For effects on the client, they may sense my need to influence a high quality outcome for them (from my perfectionism and influencing values), which could be positive if they needed to feel supported and encouraged, but could be negative if they were lacking confidence and might feel overwhelmed. I think my value of fairness and independence would have a neutral effect on the client.
My values could affect me within helping relationships in different ways depending on the scenario. For example, I might lose objectivity and over-sympathise if someone had been treated extremely unfairly and I would need to control this. From my perfectionism, I might experience frustration if the helping relationship did not seem to be achieving positive outcomes for the client. I believe my independence will enable me, in most situations, to maintain empathy and objectivity.

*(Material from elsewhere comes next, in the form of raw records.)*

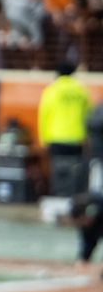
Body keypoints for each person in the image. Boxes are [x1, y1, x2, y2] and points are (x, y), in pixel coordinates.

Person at [38, 60, 92, 193]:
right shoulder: (81, 91)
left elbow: (43, 115)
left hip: (55, 137)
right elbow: (88, 116)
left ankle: (58, 196)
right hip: (76, 138)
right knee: (75, 170)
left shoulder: (51, 90)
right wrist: (87, 137)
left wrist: (43, 138)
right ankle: (73, 197)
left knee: (58, 171)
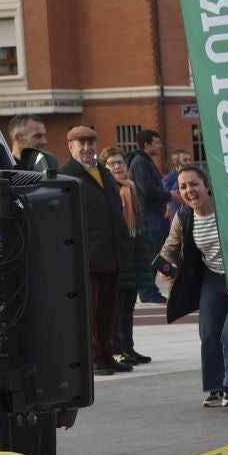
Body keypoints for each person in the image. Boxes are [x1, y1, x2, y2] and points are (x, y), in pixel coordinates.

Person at [157, 165, 228, 408]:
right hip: (212, 278)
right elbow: (168, 249)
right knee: (209, 333)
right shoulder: (184, 216)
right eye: (183, 186)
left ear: (207, 186)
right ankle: (214, 388)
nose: (189, 190)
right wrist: (167, 268)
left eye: (194, 184)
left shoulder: (227, 209)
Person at [63, 125, 132, 375]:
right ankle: (91, 358)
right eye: (80, 143)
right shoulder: (66, 176)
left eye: (91, 142)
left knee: (107, 312)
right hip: (87, 258)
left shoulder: (103, 172)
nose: (86, 147)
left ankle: (106, 355)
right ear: (70, 147)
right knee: (88, 313)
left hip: (111, 255)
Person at [100, 147, 154, 365]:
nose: (117, 167)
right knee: (116, 308)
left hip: (134, 256)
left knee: (128, 307)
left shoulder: (131, 188)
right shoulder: (108, 190)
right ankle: (115, 348)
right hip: (118, 258)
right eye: (111, 163)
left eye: (120, 162)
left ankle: (128, 347)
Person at [126, 131, 170, 304]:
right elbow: (147, 188)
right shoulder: (140, 162)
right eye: (157, 142)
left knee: (155, 251)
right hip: (149, 215)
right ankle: (147, 290)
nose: (160, 145)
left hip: (154, 214)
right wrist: (169, 196)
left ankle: (150, 289)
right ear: (146, 144)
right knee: (150, 253)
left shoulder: (144, 161)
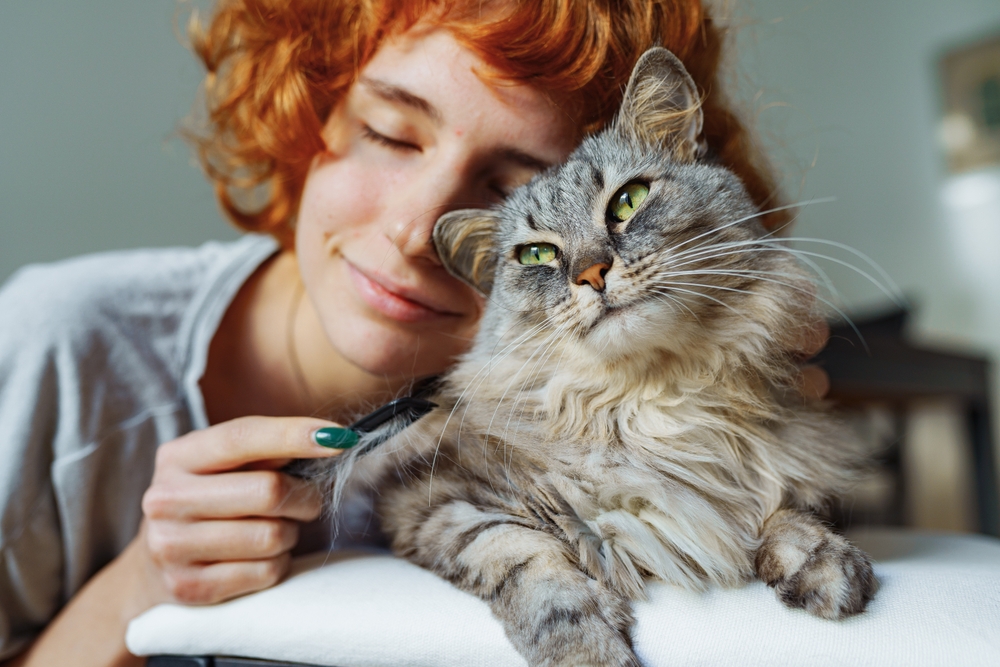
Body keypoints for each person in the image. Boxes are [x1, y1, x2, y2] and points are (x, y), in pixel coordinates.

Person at [0, 0, 828, 665]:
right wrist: (141, 579)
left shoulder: (614, 366)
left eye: (511, 187)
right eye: (390, 134)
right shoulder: (60, 345)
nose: (415, 227)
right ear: (306, 112)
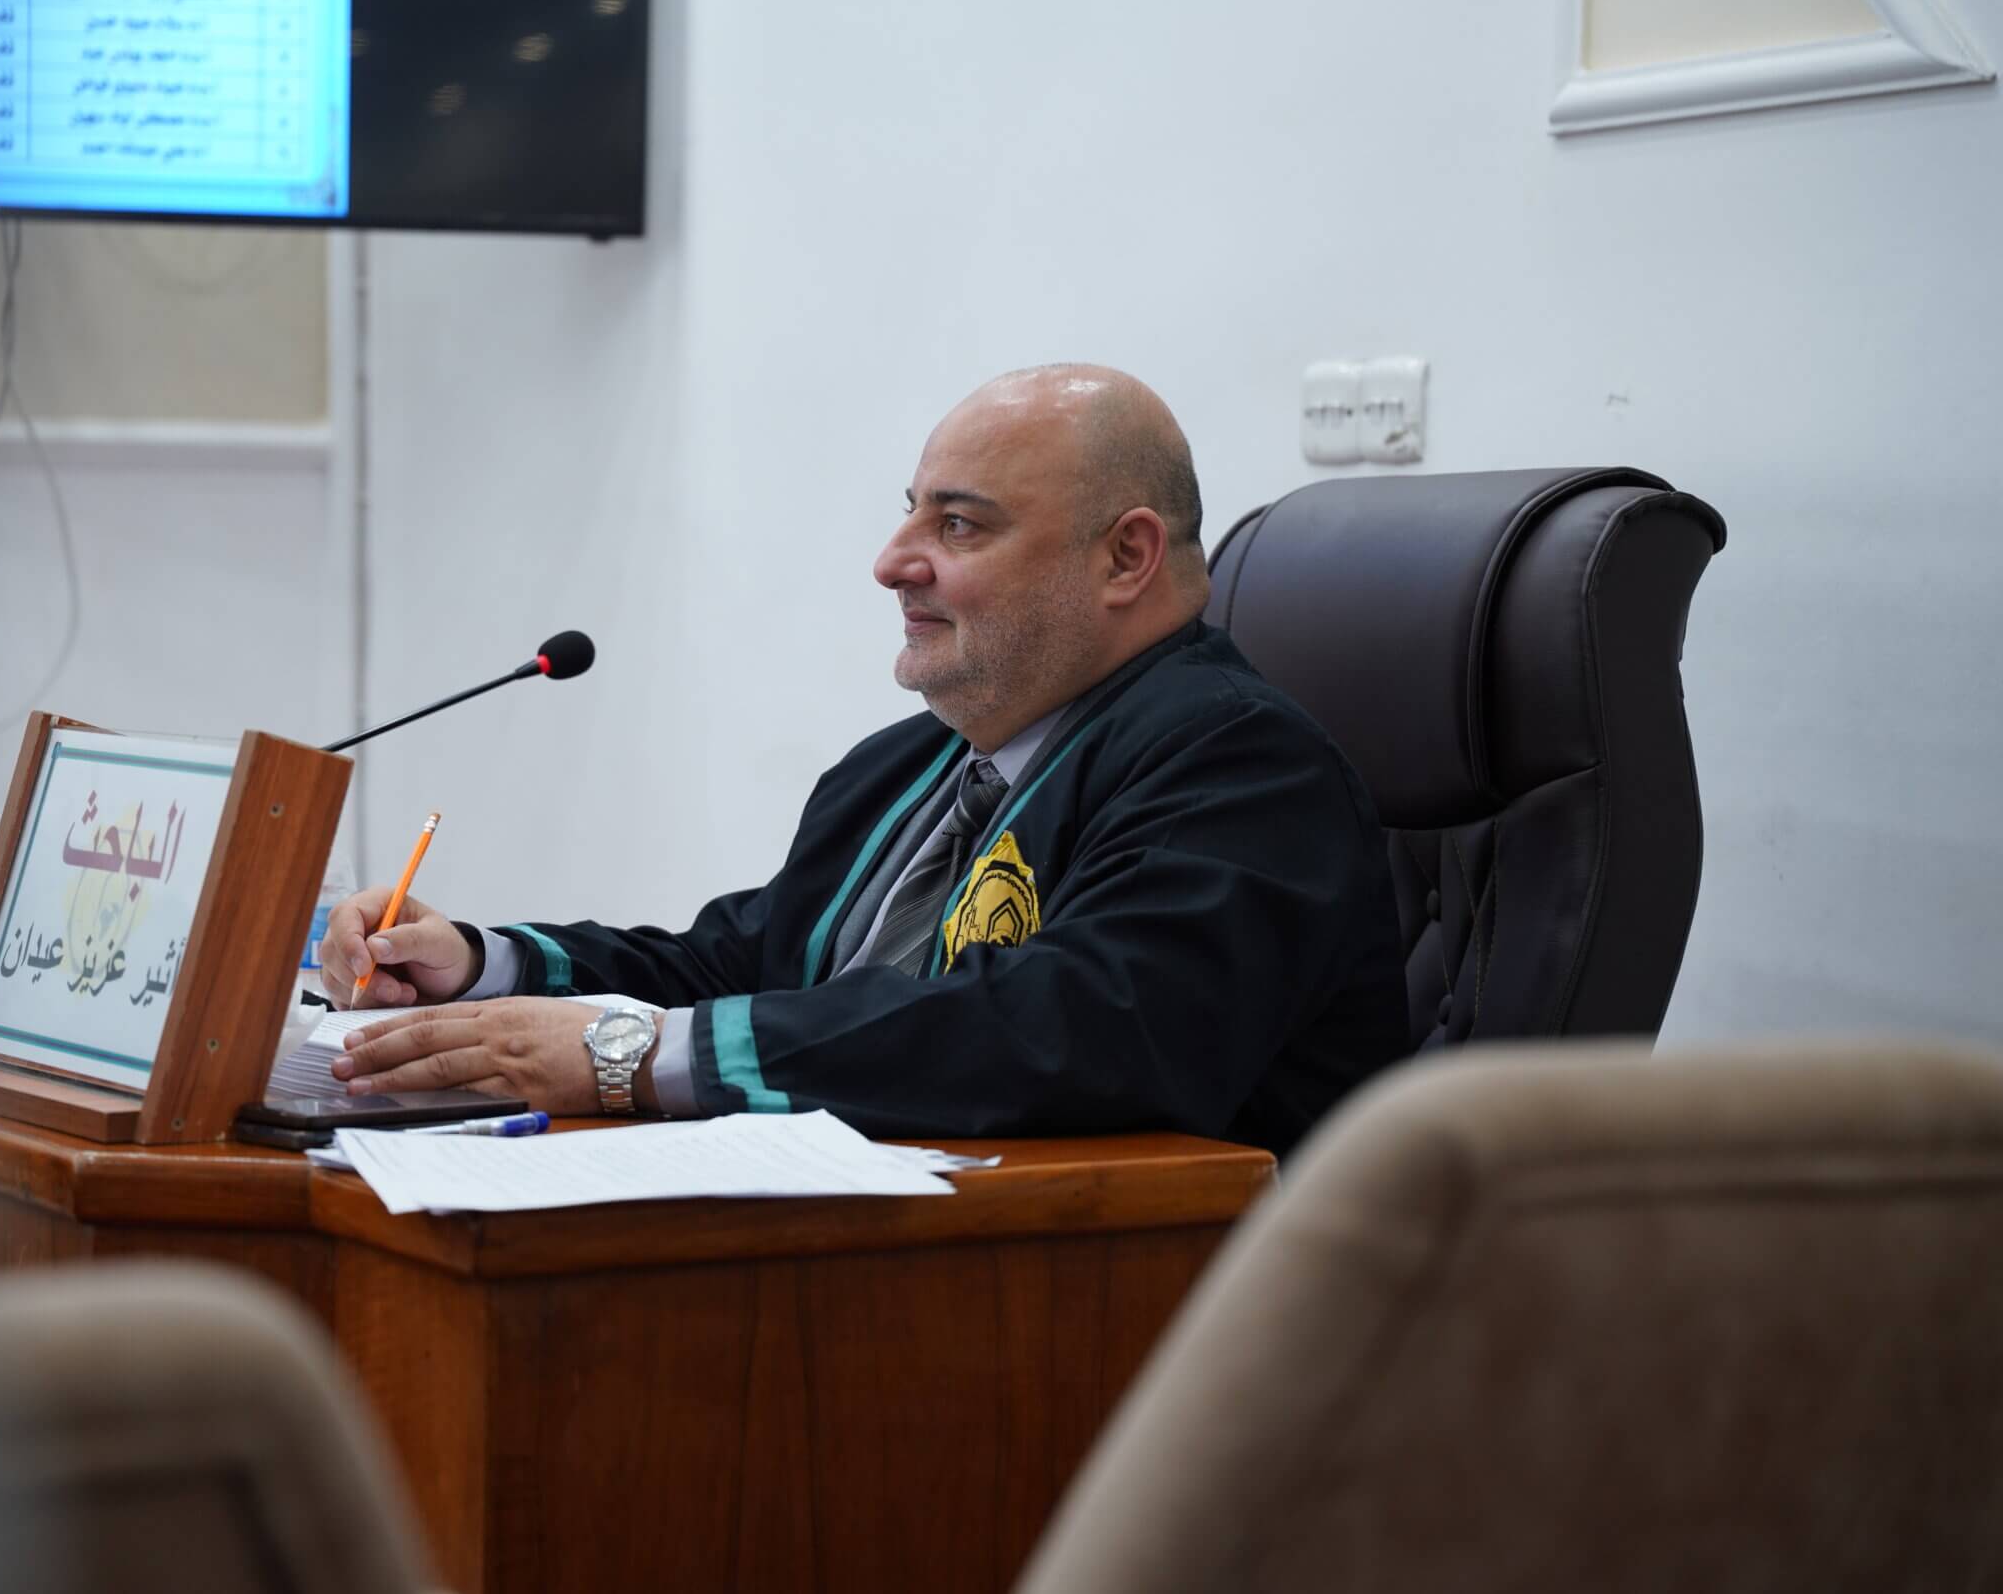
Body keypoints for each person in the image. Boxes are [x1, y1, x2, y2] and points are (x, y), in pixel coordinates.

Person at [317, 364, 1405, 1151]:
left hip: (1129, 1301)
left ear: (1126, 557)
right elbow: (739, 969)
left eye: (960, 526)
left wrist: (631, 1057)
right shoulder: (907, 767)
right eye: (910, 515)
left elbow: (1073, 1031)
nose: (892, 562)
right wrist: (481, 963)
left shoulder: (1239, 765)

In terms of outcomes from the helping relationship, I believe my values, when considered altogether (independence, perfectionism, fairness and influence) will enable me to work with the client towards positive outcomes from the helping relationship, providing that I can maintain enough self-awareness and self-control, not to let my values try to dominate the relationship.

Q3 Identify your own motivation for helping others. (1.3)
When I started carer coach/counselling I was only aware of the surface motivations behind helping others. I helped others so in the long run they would help me fulfil my need to feel useful and helpful. I also wanted to discover new skills which I could use to help me in the future. Due to self-development and reflection I have learned that there are more than just these surface ones. I find helping personally rewarding mentally as it uses skills that I enjoy using and developing. I enjoy using emotional and other difficulties I’ve experienced to empathise with others, and understand that there is not always a quick fix.
Helping others is a great antidote to “unhealthy” excesses of a comfortable life, I have a good career, comfortable lifestyle, health and happiness in my personal life, but sometimes feel unfulfilled and a need to give something back to society. Sometimes I can be quite materialistic but retail therapy is never as rewarding as the felling of having helped someone to deal with issues or problems. It gives me a sense of identity and value.
I have a keen interest and sensitivity to the wants, needs, thoughts, feelings and motivations of others and have had feedback that I am highly empathic, so on the basis that people tend to enjoy doing what comes naturally to them, I am drawn to use these skills and would take great personal satisfaction from further developing them for the benefit of others. Plus, from personal experience I know how much the gift of listening can mean and now I want to help others not only as a way of giving back but also to genuinely support them so that they can be the best versions of themselves.